しばらくのドライブだ。あたりにはまだ雪が残っている。薄暗くなり始めているが、ずーっと雪の平原が続いているのが見える。季節のよい頃には湿原になっているのでは?と推測しながら、車を進める。
すっかり暗くなた頃、遊仙に到着。
建物は、思ったよりも近代的。キレイではないが、湯治場のひなびた雰囲気とはちょっと違う。中にも宴会場のような施設もある。
遊仙の特徴は硫黄泉と明礬泉の2つの源泉。期待しながら風呂場へ行く。
脱衣所は、あまりキレイではない。内湯のほうも、窓ガラスが割れていたり、ごみが落ちていたりといまいちの状況だ。事前の下調べでも、「衛生面に問題あり」という意見が多かったので、それほど気にはしていなかった。
かなり熱めの赤〜緑色をしたお湯にそーっと浸かってみる。確かに成分が濃そうな温泉だ。
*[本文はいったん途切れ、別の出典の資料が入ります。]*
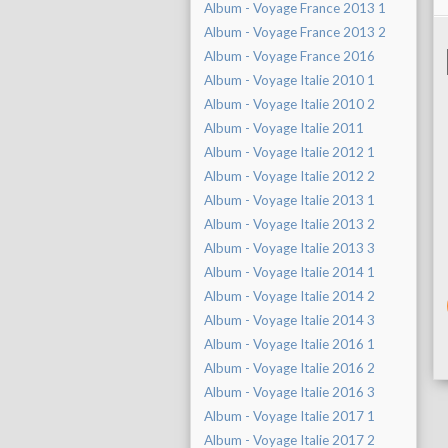
Album - Voyage France 2013 1
Album - Voyage France 2013 2
Album - Voyage France 2016
Album - Voyage Italie 2010 1
Album - Voyage Italie 2010 2
Album - Voyage Italie 2011
Album - Voyage Italie 2012 1
Album - Voyage Italie 2012 2
Album - Voyage Italie 2013 1
Album - Voyage Italie 2013 2
Album - Voyage Italie 2013 3
Album - Voyage Italie 2014 1
Album - Voyage Italie 2014 2
Album - Voyage Italie 2014 3
Album - Voyage Italie 2016 1
Album - Voyage Italie 2016 2
Album - Voyage Italie 2016 3
Album - Voyage Italie 2017 1
Album - Voyage Italie 2017 2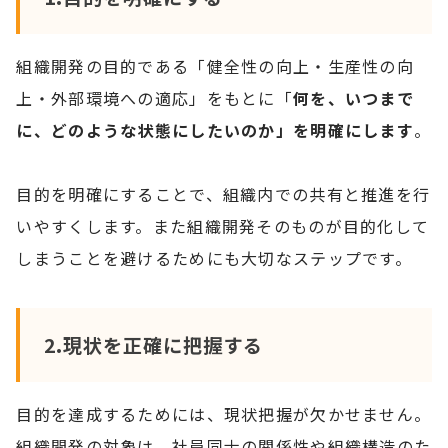
組織開発の目的である「健全性の向上・生産性の向
上・外部環境への適応」をもとに「
何を、いつまで
に、どのような状態にしたいのか」を明確にします
。
目的を明確にすることで、組織内での共有と推進を行
いやすくします。また組織開発そのものが目的化して
しまうことを避けるためにも大切なステップです。
2.現状を正確に把握する
目的を達成するためには、現状把握が欠かせません。
組織開発の対象は、社員同士の関係性や組織構造のた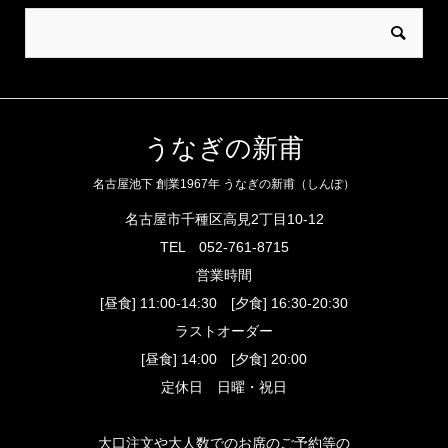
うなぎの新甫
名古屋池下 創業1967年 うなぎの新甫（しんぽ）
名古屋市千種区高見2丁目10-12
TEL
052-761-8715
営業時間
[昼食] 11:00-14:30 [夕食] 16:30-20:30
ラストオーダー
[昼食] 14:00 [夕食] 20:00
定休日 日曜・祝日
大口注文や大人数でのお席のご予約等の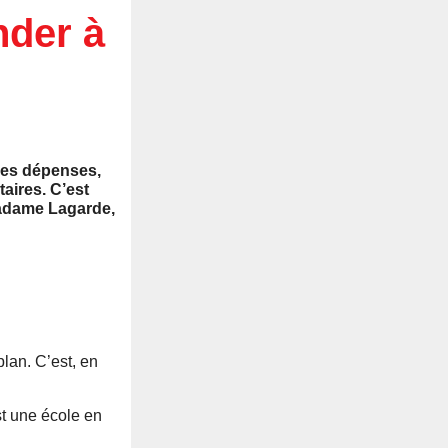
der à
 les dépenses,
aires. C’est
Madame Lagarde,
lan. C’est, en
t une école en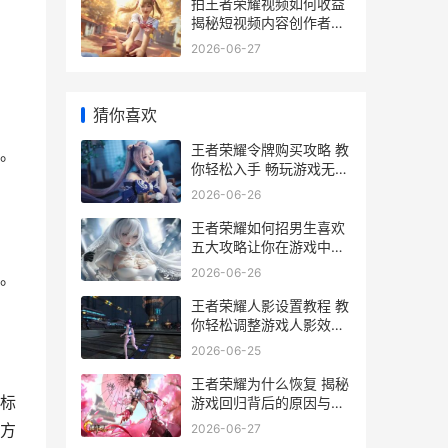
拍王者荣耀视频如何收益
揭秘短视频内容创作者的
。
赚钱之道
2026-06-27
猜你喜欢
王者荣耀令牌购买攻略 教
。
你轻松入手 畅玩游戏无障
碍
2026-06-26
王者荣耀如何招男生喜欢
五大攻略让你在游戏中魅
力四射
2026-06-26
。
王者荣耀人影设置教程 教
你轻松调整游戏人影效果
提升视觉体验
2026-06-25
王者荣耀为什么恢复 揭秘
标
游戏回归背后的原因与影
响
方
2026-06-27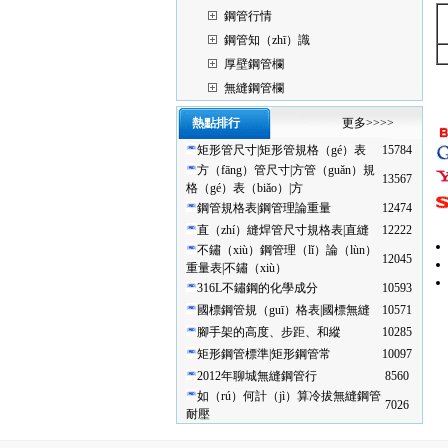
鋼管行情
鋼管知（zhī）識
厚壁鋼管欄
無縫鋼管欄
熱點排行
更多>>>>
矩形管尺寸|矩形管規格（gé）表
15784
方（fāng）管尺寸|方管（guǎn）規
13567
格（gé）表（biǎo）|方
鋼管規格表|鋼管理論重量
12474
直（zhí）縫焊管尺寸規格表|直縫
12222
不鏽（xiù）鋼管理（lǐ）論（lùn）
12045
重量表|不鏽（xiù）
316L不鏽鋼的化學成分
10593
國標鋼管規（guī）格表|國標無縫
10571
腳手架的高度、步距、和縱
10285
矩形鋼管標準|矩形鋼管常
10097
2012年聊城無縫鋼管行
8560
如（rú）何計（jì）算冷拔無縫鋼管
7026
耐壓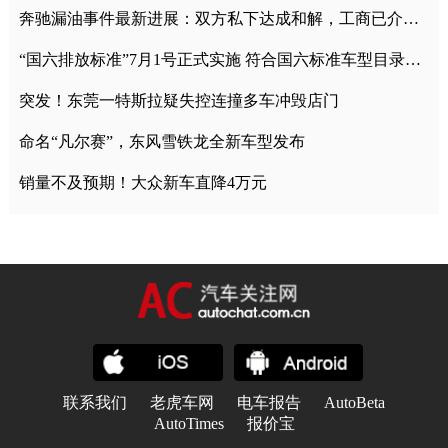
奔驰漏油事件最新进展：双方私下达成和解，工商已介入调查
“国六排放标准”7月1号正式实施 符合国六标准车型目录一览
突发！东莞一特斯拉疑失控连撞多车冲毁店门
命名“凡尔赛”，东风雪铁龙全新车型发布
销量不及预期！大众新车直降4万元
联系我们
老虎车网
电车报告
AutoBeta
AutoTimes
报价宝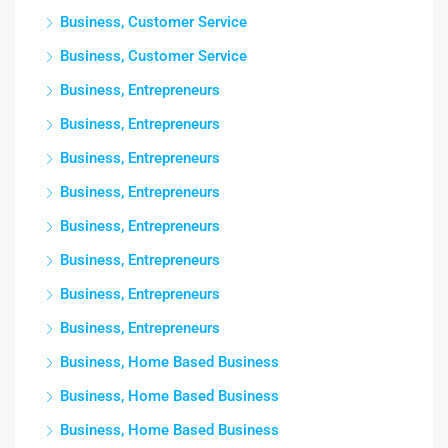
Business, Customer Service
Business, Customer Service
Business, Entrepreneurs
Business, Entrepreneurs
Business, Entrepreneurs
Business, Entrepreneurs
Business, Entrepreneurs
Business, Entrepreneurs
Business, Entrepreneurs
Business, Entrepreneurs
Business, Home Based Business
Business, Home Based Business
Business, Home Based Business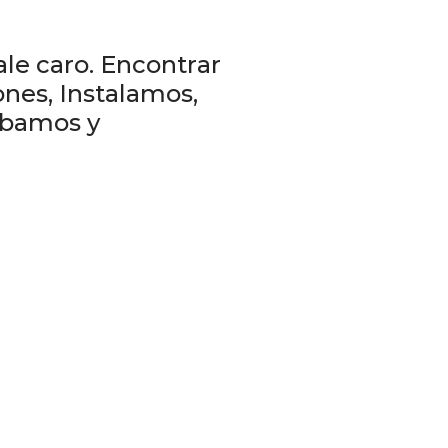
le caro. Encontrar
nes, Instalamos,
obamos y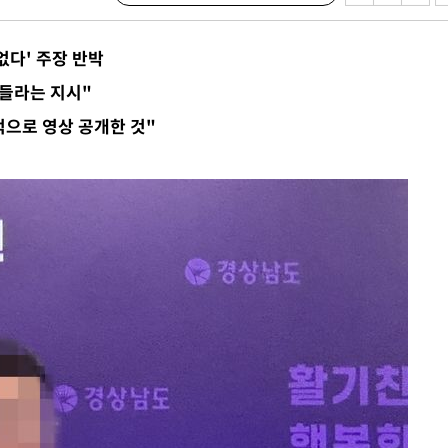
사망
없다' 주장 반박
 하향
들라는 지시"
별재난지역
으로 영상 공개한 것"
…희망지 못
날씨]
요 선제 대
단
무'
 마쳐
부장 기소
"
협회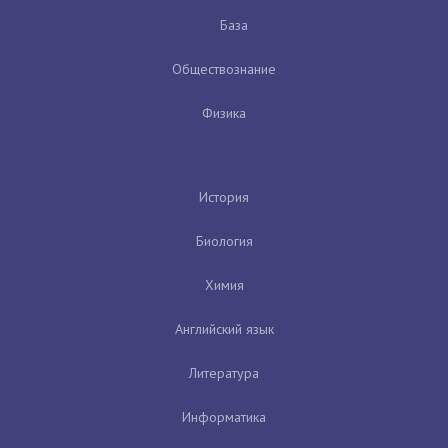
База
Обществознание
Физика
История
Биология
Химия
Английский язык
Литература
Информатика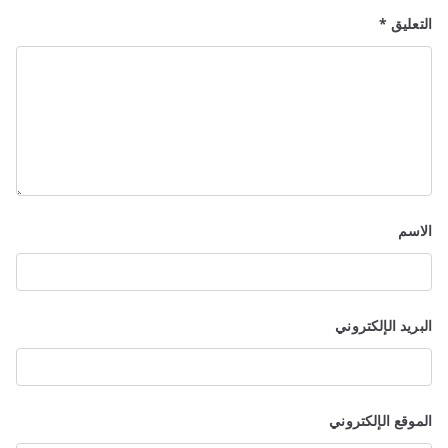
التعليق
*
الاسم
البريد الإلكتروني
الموقع الإلكتروني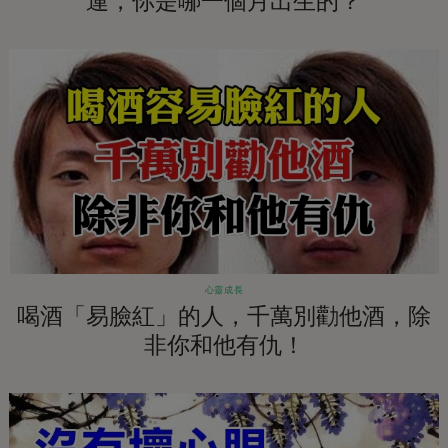
運，你是哪一個月出生的？
心靈成長
喝酒「易臉紅」的人，千萬別勸他酒，除
非你和他有仇！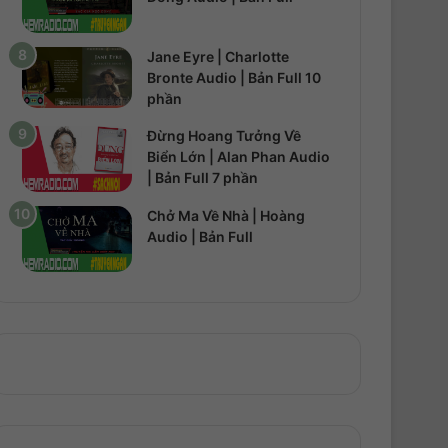
Jane Eyre | Charlotte
Bronte Audio | Bản Full 10
phần
Đừng Hoang Tưởng Về
Biển Lớn | Alan Phan Audio
| Bản Full 7 phần
Chở Ma Về Nhà | Hoàng
Audio | Bản Full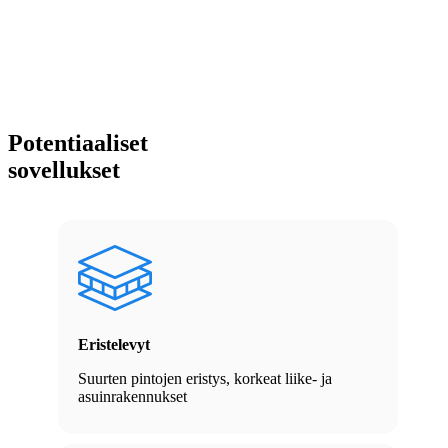
Potentiaaliset
sovellukset
Eristelevyt
Suurten pintojen eristys, korkeat liike- ja
asuinrakennukset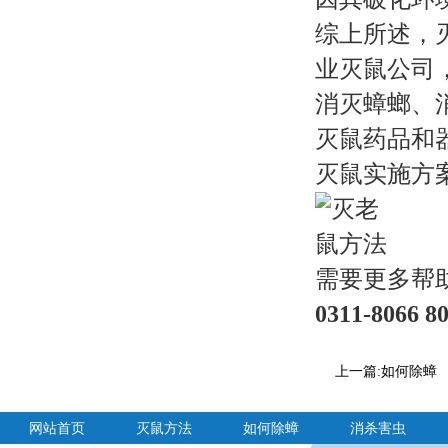
综上所述，
业灭鼠公司
消灭蟑螂、
灭鼠药品和
灭鼠实施方
需要更多帮
0311-8066 8
上一篇:
如何除蟑
网站首页
灭鼠方法
如何除蟑
消杀害虫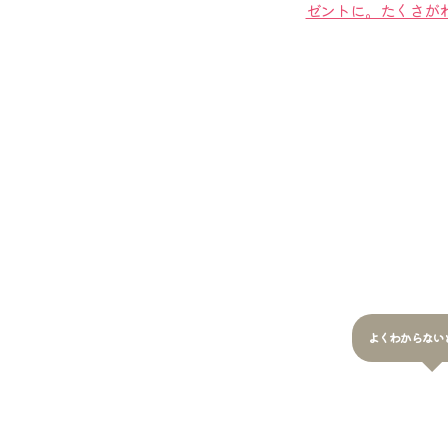
ゼントに。たくさが
よくわからない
ふと、浴槽の壁に触っていると、なにやらぬるぬるしたものがこびりついている。それもうっすらとではなく、場所によっては厚さが1センチほどになっている。しかも、その汚れには気泡がついており、とても気持ち悪い。これはとても入っていられるものではない。
露天のほうへ行くと、こちらは乳白色のお湯。ややぬる目のお湯が掛け流されている。落ち葉や湯の華など若干の堆積物が気になるが、内湯ほどではない。お湯を少しだけなめてみたら、若干の塩味がした。結局、内湯には戻らず、湯口付近に滞在し、この温泉での時間の大半を過ごした。
事前情報どおり、かなり衛生面に問題がある温泉だった。泉質がいいだけにとても残念だ。
八甲田山に着たらぜひ行きたいと思っていたのが、八甲田山雪中行軍遭難者碑。幼い頃に八甲田山での遭難の話を聞いたことがあり、八甲田山に来た際にはぜひ訪れたいと思っていたスポットだったので、もうすっかり暗くなってしまっているが、あえて行ってみる。
さすがに暗くなってしまっているので、車は1台もいない。かすかに光る電灯を頼りに雪の中を少し歩いてみるが、どうやら碑も雪の中にあるようだ。遭難してもしゃれにならないので、あきらめることとした。
駐車場で、明日以降のスケジュールを考える。そして、宿泊地を十和田湖近辺として、明日に備えることとする。
十和田湖のほうへ戻り、湖のすぐ横の駐車場で車中泊。